Bu süreçte, Amerika’nın, başının belada
olduğu bütün ülkelere Türkiye’den daima muharip birlik istediğini biliyorsunuz.
Fakat
Türkiye, öldür Allah, hiçbir ülkeye muharip birlik göndermedi.
Hâlbuki Amerika’nın, Türk Ordusu hakkında
güzel güzel “planları” var!
Ne gibi?
ABD, Ortadoğu’da ve Orta Asya’da Türk
Ordusunun müthiş “personel” gücünden
daha etkin olarak yararlanmak istiyor. Irak’taki operasyonlarda ve Amerikan
askerinin çekilmesi sırasında… Belki İran’la çatışma esnasında, belki İsrail’in
ve Irak kuzeyindeki yönetimin güvenliği için! Ama asıl, kesin ve öncelikli olarak Afganistan ve Pakistan’da çok daha
“muharip” görevler için…
Fakat Siyasiler “evet” dediği halde, TSK’nin
komuta kademesi yıllardır ABD’nin bu planına direniyor. Direnç sonucunda 1’nci
Irak harekâtında, dönemin Genelkurmay
başkanı istifa etmek zorunda kaldı; 2’nci Irak harekâtında ise direncimize
karşılık “çuval” olayı yaşandı. Şimdi
bu direnç yeniden ve öldürücü darbelerle kırılmaya çalışılıyor!
Nasıl kırılacak?
Sıkıştıracaksın, töhmet altında
bırakacaksın, milletin gözünden düşüreceksin, bunaltacaksın…

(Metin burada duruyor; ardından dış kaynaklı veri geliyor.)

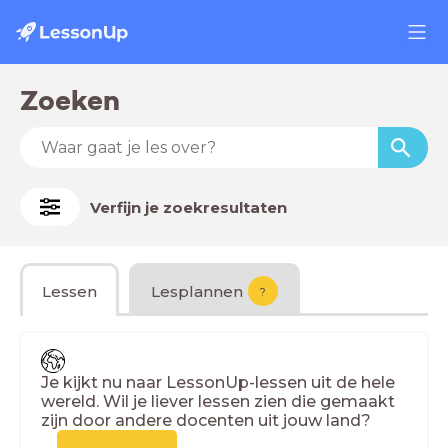
Zoeken
Verfijn je zoekresultaten
Lessen
Lesplannen
?
Je kijkt nu naar LessonUp-lessen uit de hele
wereld. Wil je liever lessen zien die gemaakt
zijn door andere docenten uit jouw land?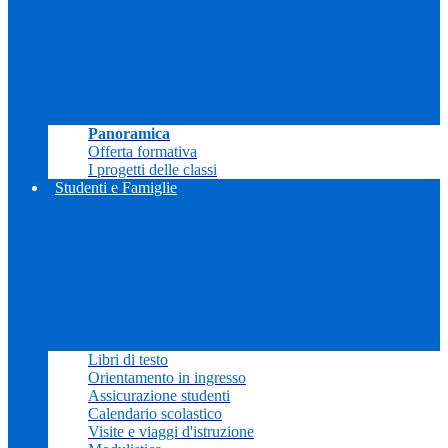
Panoramica
Offerta formativa
I progetti delle classi
Studenti e Famiglie
Libri di testo
Orientamento in ingresso
Assicurazione studenti
Calendario scolastico
Visite e viaggi d'istruzione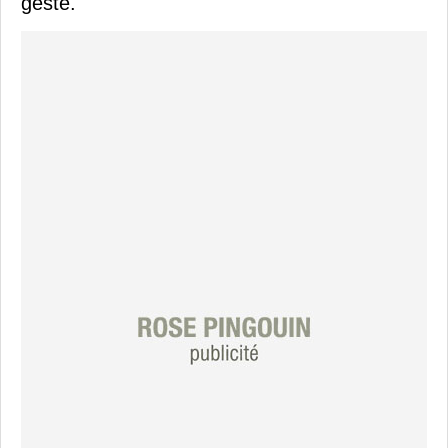
geste.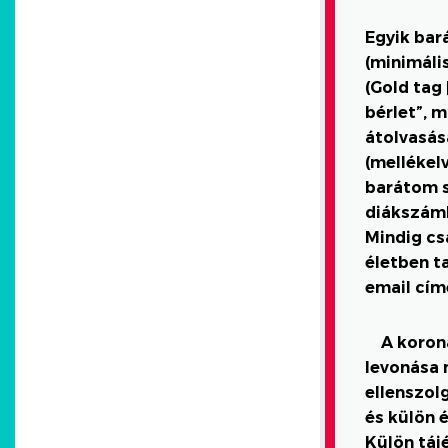
Egyik bar
(minimáli
(Gold tag 
bérlet”, m
átolvasása
(mellékel
barátom s
diákszáml
Mindig cs
életben t
email cí
A koron
levonása 
ellenszol
és külön 
Külön táj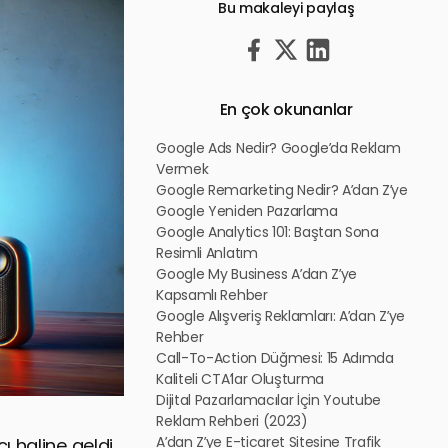
Bu makaleyi paylaş
En çok okunanlar
Google Ads Nedir? Google’da Reklam
Vermek
Google Remarketing Nedir? A’dan Z’ye
Google Yeniden Pazarlama
Google Analytics 101: Baştan Sona
Resimli Anlatım
Google My Business A’dan Z’ye
Kapsamlı Rehber
Google Alışveriş Reklamları: A’dan Z’ye
Rehber
Call-To-Action Düğmesi: 15 Adımda
Kaliteli CTA’lar Oluşturma
Dijital Pazarlamacılar İçin Youtube
Reklam Rehberi (2023)
A’dan Z’ye E-ticaret Sitesine Trafik
 haline geldi.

Komuta katı öyle bir bunalacak ki,
Amerikan taleplerine mukavemet edecek hali kalmayacak!
TSK, Amerika’nın arzularına boyun eğecek
bir kıvama getirilmeli! Bu deneniyor.
Yoksa koskoca orduyla uğraşmak ne “üst
düzey bir subay(!)”ın harcı, ne de aramalarda “belge bulan” birkaç polisin!
*
* *
AÇLIK
SINIRI 757, YOKSULLUK SINIRI 2465 TL
Türk-İş’in yaptığı araştırmaya göre, dört kişilik bir ailenin
sağlıklı, dengeli ve yeterli beslenebilmesi için gerekli gıda harcaması tutarı 757
TL. İnsan onuruna yaraşır bir yaşama düzeyi sağlamak için yapılması gereken
harcama tutarı (yoksulluk sınırı) ise 2
bin 465 TL olarak hesaplandı.
Memleketin asıl meselesi burada; açlık ve yoksulluk. Şu yoksulluk
sınırının üzerinde geliri olan kaç aile vardır? Acaba, ailelerin onda 1’i bu
geliri elde edebilir mi? Ne mümkün!
Halkın yüzde 90’ından fazlası yoksulluk
sınırının altında… Milyonlarca aile ise açlık sınırının da altında hayatını
idame ettirmeye çalışıyor. Milyonlarca vatandaş sağlıklı beslenmekten uzak,
gece yatağa aç giriyor.
Oysa milli gelir hakça bölüşülse; 4
kişilik bir aileye düşen aylık gelir 5 bin TL civarında!
Ülkenin en tehlikeli, en hayatî meselesi
işte budur: Adaletsiz gelir dağılımı!
Fakat gündem öyle meşgul ediliyor ki,
asla bunu konuşamıyoruz.
*
* *
BİLGİSAYARDAN ANLAYANLARA SORU
Söz konusu “nesne”nin özgün kopyasını
kurtardığını iddia eden o “üst düzey subay(!)” demiş ki; “Belgenin hazırlandığı bilgisayarlar tam 35 defa silindi.”
Cevaplarınızı merakla bekleyerek
soruyorum:
Bilgisayarlar
34 defa silinseydi yetmez miydi? Az mı gelirdi?